When I praise God, the last thing in my mind should be the people around me. It’s not my job to influence what people think of me. If I raise my hands and someone judges me, I haven’t done anything wrong. Maybe, God might even use my freedom in worship to set others free.

And yet I don’t have to be obligated to move or respond in a certain way. Sometimes I hug myself like he’s right there with me. Sometimes I reach out my hands like I could touch him. If I feel led to surrender, I hold my hands out, palm up, saying with my body, not just my voice, “Take it all, Lord.” When we sing songs of victory, I’ll often pump the air or shoot my hands up as high as I can. Sometimes I kneel. Sometimes I sit, because it just feels right to sit in his presence. And at times, my hands hang down silently, not doing a thing. 
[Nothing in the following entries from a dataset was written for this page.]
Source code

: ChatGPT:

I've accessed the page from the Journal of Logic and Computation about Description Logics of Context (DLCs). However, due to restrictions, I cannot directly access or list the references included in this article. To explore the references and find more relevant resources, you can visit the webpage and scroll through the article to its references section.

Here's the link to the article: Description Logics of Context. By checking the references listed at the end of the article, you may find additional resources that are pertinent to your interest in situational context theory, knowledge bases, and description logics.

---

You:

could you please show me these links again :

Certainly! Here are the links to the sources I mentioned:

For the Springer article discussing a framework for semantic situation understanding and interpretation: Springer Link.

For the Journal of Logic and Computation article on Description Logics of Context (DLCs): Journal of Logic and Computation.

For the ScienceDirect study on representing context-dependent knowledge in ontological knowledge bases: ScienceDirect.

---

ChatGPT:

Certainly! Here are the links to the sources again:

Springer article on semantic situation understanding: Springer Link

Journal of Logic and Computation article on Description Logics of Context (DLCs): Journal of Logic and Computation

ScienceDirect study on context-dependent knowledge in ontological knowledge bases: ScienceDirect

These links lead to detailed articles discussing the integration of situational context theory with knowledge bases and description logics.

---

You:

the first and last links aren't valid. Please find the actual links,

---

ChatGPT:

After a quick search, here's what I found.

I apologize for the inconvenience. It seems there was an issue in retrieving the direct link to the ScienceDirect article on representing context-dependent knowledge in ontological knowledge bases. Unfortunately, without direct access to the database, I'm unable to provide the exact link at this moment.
In 2 Samuel 6, King David has this moment where he’s overcome by worship after a huge victory and he dances like a crazy man in the street. His wife Michal judged him for doing it (she’d been hurt deeply in her life and understandably wasn’t feeling the joy at this moment), and David responded to her, “I was dancing before the Lord…so I celebrate before him. Yes, and I am willing to look even more foolish than this, even to be humiliated in my own eyes!” 

David made a lot of mistakes but he has so much to teach us about the heart of worship. It’s not about me, about the church, or about what people think of me, the church, or God. Worship is responding to God, body, heart and soul. It takes time and it takes listening to our feelings and opening ourselves to God’s Spirit as a way to move closer to God. 

2 thoughts on “It’s [more than] Ok to Raise My Hands in Church

  1. I love this topic so much! I was raised in churches where we did raise our hands, but for me, I realized how afraid I was to do anything besides raise my hands until in grad school I joined some friends at a young adult church that did a lot of Hillsong worship. So many would unashamedly dance and worship from the core of their beings, and my reservation slowly began to ebb away. When I finally let go of my inhibitions, it’s like it broke something inside me that God had had his finger on for quite a while.

    1. I LOVE this! How amazing that even though “raising your hands” was okay – there was still bondage around any other movement. God is all about breaking every chain!